- Born: Naw Kham 8 November 1969 Lashio, Shan State, Burma
- Died: 1 March 2013 (aged 43) Kunming, Yunnan, China
- Occupation: Druglord
- Organization: Hawngleuk Militia
- Criminal charge: Murder
- Criminal penalty: Lethal injection
- Criminal status: Executed
- Parent(s): Khun Zeun, Nang Mya Oo

= Naw Kham =

Shan-Burmese drug trafficker (1969–2013)

Sai Naw Kham (နော်ခမ်း; ၼေႃႇၶမ်း; also spelled Nor Kham; 8 November 1969 - 1 March 2013) was an ethnic Shan associate of the Chinese drug trafficker Khun Sa who operated in the Golden Triangle, a major drugs-smuggling area where the borders of Burma, Laos and Thailand converge. He was executed for alleged involvement in the killing of 13 Chinese sailors.

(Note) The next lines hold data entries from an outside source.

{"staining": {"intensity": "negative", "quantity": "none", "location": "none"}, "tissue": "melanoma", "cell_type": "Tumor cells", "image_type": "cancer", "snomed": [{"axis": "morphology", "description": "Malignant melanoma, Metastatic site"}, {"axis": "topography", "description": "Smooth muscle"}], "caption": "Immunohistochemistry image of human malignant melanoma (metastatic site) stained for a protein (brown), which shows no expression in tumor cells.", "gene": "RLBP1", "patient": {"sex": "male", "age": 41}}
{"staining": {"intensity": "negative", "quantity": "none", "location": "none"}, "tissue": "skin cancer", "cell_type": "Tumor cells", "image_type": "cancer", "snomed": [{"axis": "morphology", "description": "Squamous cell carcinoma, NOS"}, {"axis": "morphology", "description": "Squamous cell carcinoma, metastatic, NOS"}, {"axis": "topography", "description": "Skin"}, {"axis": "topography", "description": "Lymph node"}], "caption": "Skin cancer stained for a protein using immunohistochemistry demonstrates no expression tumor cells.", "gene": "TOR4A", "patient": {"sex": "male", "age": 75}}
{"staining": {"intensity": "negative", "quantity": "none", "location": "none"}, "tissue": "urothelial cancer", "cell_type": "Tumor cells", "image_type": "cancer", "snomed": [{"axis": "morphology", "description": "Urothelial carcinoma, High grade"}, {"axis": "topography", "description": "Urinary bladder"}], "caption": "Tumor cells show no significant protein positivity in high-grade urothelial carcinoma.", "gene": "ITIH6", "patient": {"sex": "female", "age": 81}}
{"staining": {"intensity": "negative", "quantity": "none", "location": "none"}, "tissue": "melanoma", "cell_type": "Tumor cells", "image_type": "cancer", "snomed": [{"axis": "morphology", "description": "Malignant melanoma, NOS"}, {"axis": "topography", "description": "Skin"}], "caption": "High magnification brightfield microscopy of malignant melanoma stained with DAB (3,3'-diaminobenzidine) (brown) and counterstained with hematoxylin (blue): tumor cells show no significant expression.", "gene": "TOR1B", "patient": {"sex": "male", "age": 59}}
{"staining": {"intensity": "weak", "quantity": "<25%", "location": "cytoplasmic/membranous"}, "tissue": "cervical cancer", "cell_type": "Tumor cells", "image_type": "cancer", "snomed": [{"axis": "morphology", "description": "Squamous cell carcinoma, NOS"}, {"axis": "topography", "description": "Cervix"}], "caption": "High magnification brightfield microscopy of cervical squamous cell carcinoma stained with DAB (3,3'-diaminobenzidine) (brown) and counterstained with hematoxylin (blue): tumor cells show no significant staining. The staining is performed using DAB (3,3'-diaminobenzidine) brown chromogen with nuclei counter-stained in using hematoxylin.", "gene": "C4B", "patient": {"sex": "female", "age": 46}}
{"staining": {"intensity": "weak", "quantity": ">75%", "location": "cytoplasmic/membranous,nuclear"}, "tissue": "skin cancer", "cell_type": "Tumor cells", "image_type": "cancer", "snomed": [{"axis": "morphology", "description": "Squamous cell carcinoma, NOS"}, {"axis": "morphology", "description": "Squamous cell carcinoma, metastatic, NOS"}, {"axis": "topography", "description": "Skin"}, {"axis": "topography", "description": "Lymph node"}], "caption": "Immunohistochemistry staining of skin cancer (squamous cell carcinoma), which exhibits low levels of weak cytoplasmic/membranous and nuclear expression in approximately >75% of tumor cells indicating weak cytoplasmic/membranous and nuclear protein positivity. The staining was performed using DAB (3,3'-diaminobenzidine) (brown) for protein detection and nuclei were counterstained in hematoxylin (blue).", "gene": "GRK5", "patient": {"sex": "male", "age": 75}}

Excessive media coverage and live broadcast of the execution were seen in Myanmar as a Chinese attempt to frame the ethnic Shans and the Burmese for the drug problems; China had previously allowed drug traffickers like Pheung Kya-shin to roam free in China. Since the KMT retreated to Burma in the early 1950s, ethnic Chinese drug lords have set up a drug empire in the Golden Triangle, taking advantage of their global networks, which the natives lacked. Profits from the drug trade have allowed the Chinese to expand and replace the native populations. As a result, parts of northern Myanmar and the city of Mandalay have become effectively sinicized.

==Background==

Naw Kham was formerly a subordinate associate of Khun Sa, a major ethnic Chinese drug lord who surrendered to the Burmese government in 1996 in exchange for amnesty. Naw's gang numbered in the hundreds and included members of Khun Sa's former paramilitary forces, along with ethnic rebels. At its height, Naw Kham's militia, the Hawngleuk Militia had 100 members and was based out of Tachileik, near the Thai-Burmese border. It was composed of guerillas from Shan State ethnic minorities such as the Shan, Wa, Lahu, Kachin and Palaung. The militia was involved in trafficking of methamphetamine and heroin, kidnapping, murder, racketeering, and banditry in the Mekong River area.

==In custody==
After the Mekong River massacre in October 2011 and subsequent backlash from the Chinese, Laotian officials arrested Naw Kham and extradited him to China on 10 May 2012. Then in the July 2012 raids of Naw Kham's militia bases, Burmese authorities seized over 600,000 methamphetamine pills and 120 bars of heroin. Hunting for Naw Kham, the Chinese "special task group" has used new technologies such as the Beidou System according to the Ministry of Public Security of the People's Republic of China. Because the gang's remote hiding area is difficult to reach, even a UAV "execution operation" was once proposed.

On 21 September 2012, Naw Kham pleaded guilty at the Intermediate People's Court in Kunming, Yunnan to the murders of thirteen Chinese sailors killed during the Mekong River massacre. He and three of his subordinates were sentenced to death. On 26 December 2012, the Yunnan Higher Court rejected Naw Kham's appeals, upholding the death penalties.

==Trial and execution==
Naw Kham was executed by lethal injection in Kunming on 1 March 2013 together with his three subordinates: Hsang Kham from Thailand; Yi Lai, stateless; and Zha Xika, a Laotian. Another two members of Naw Kham's gang, identified as Zha Bo and Zha Tuobo, received a death sentence with reprieve and eight years in prison, respectively.